**WORK REQUIRED:**
Once you reach the line containing "review | 2/27 |" in the data below, restate each line word for word up to and including the one containing "review | 3/27 |".

**MATERIAL SUPPLIED:**
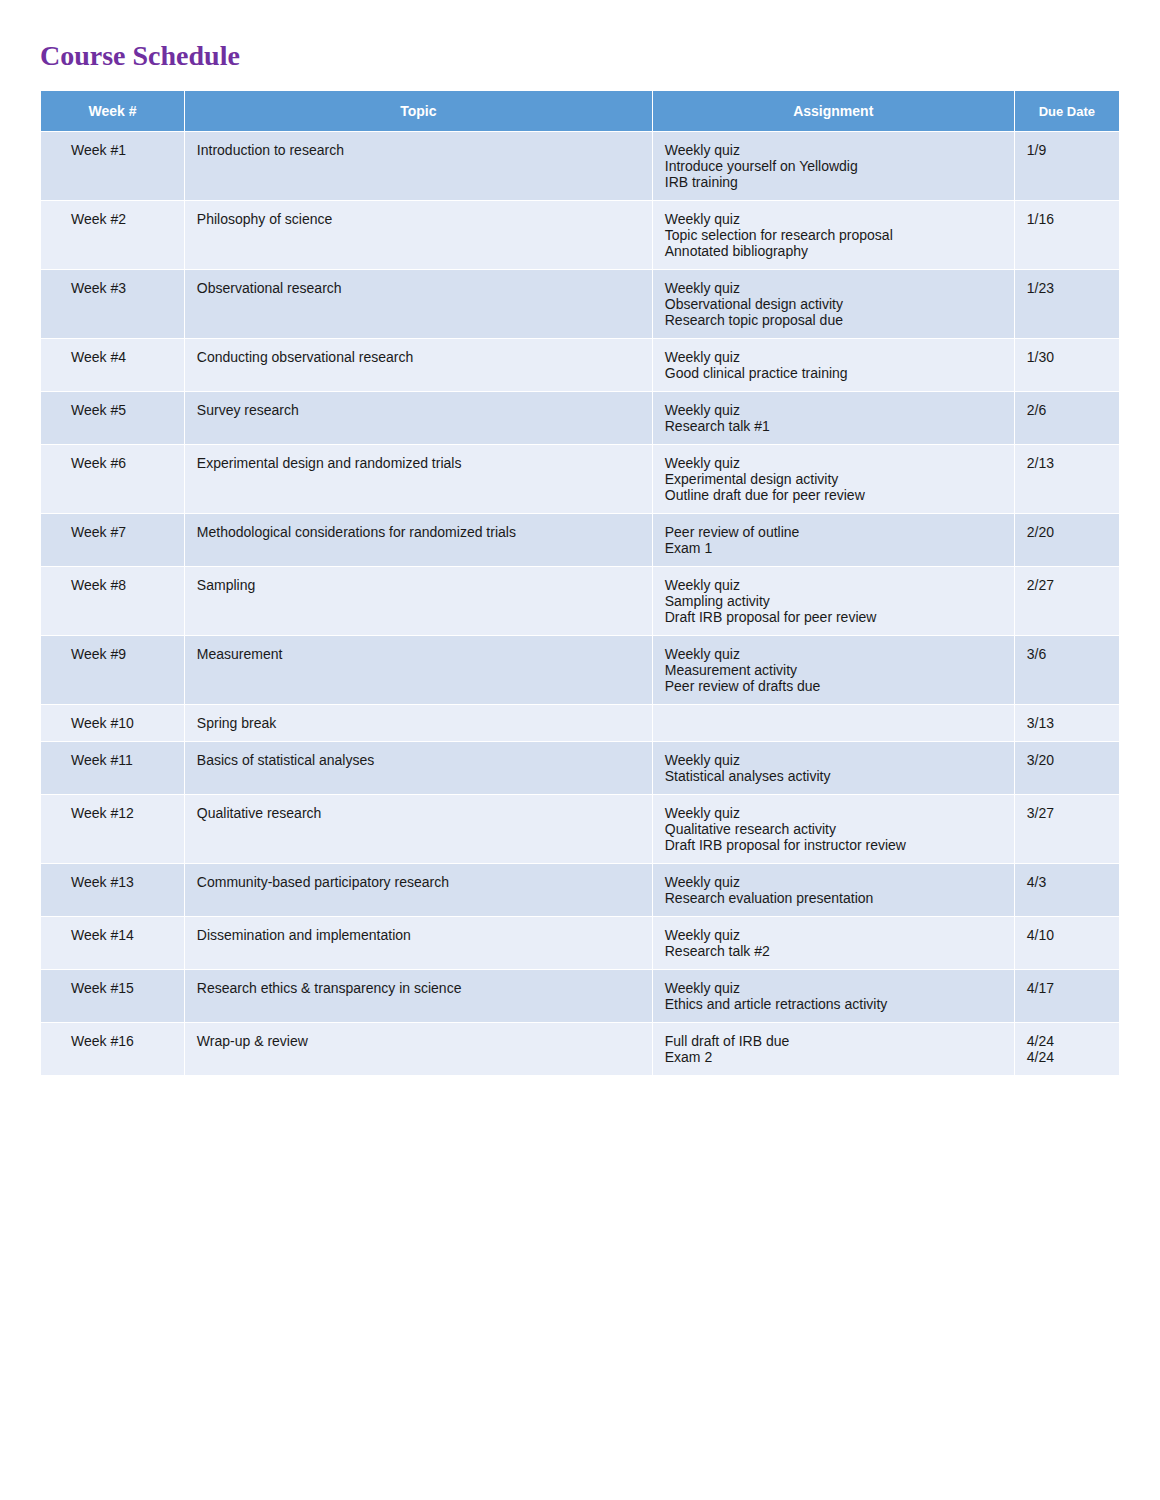Course Schedule
| Week # | Topic | Assignment | Due Date |
| --- | --- | --- | --- |
| Week #1 | Introduction to research | Weekly quiz Introduce yourself on Yellowdig IRB training | 1/9 |
| Week #2 | Philosophy of science | Weekly quiz Topic selection for research proposal Annotated bibliography | 1/16 |
| Week #3 | Observational research | Weekly quiz Observational design activity Research topic proposal due | 1/23 |
| Week #4 | Conducting observational research | Weekly quiz Good clinical practice training | 1/30 |
| Week #5 | Survey research | Weekly quiz Research talk #1 | 2/6 |
| Week #6 | Experimental design and randomized trials | Weekly quiz Experimental design activity Outline draft due for peer review | 2/13 |
| Week #7 | Methodological considerations for randomized trials | Peer review of outline Exam 1 | 2/20 |
| Week #8 | Sampling | Weekly quiz Sampling activity Draft IRB proposal for peer review | 2/27 |
| Week #9 | Measurement | Weekly quiz Measurement activity Peer review of drafts due | 3/6 |
| Week #10 | Spring break | | 3/13 |
| Week #11 | Basics of statistical analyses | Weekly quiz Statistical analyses activity | 3/20 |
| Week #12 | Qualitative research | Weekly quiz Qualitative research activity Draft IRB proposal for instructor review | 3/27 |
| Week #13 | Community-based participatory research | Weekly quiz Research evaluation presentation | 4/3 |
| Week #14 | Dissemination and implementation | Weekly quiz Research talk #2 | 4/10 |
| Week #15 | Research ethics & transparency in science | Weekly quiz Ethics and article retractions activity | 4/17 |
| Week #16 | Wrap-up & review | Full draft of IRB due Exam 2 | 4/24 4/24 |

**OUTPUT:**
| Week #8 | Sampling | Weekly quiz Sampling activity Draft IRB proposal for peer review | 2/27 |
| Week #9 | Measurement | Weekly quiz Measurement activity Peer review of drafts due | 3/6 |
| Week #10 | Spring break | | 3/13 |
| Week #11 | Basics of statistical analyses | Weekly quiz Statistical analyses activity | 3/20 |
| Week #12 | Qualitative research | Weekly quiz Qualitative research activity Draft IRB proposal for instructor review | 3/27 |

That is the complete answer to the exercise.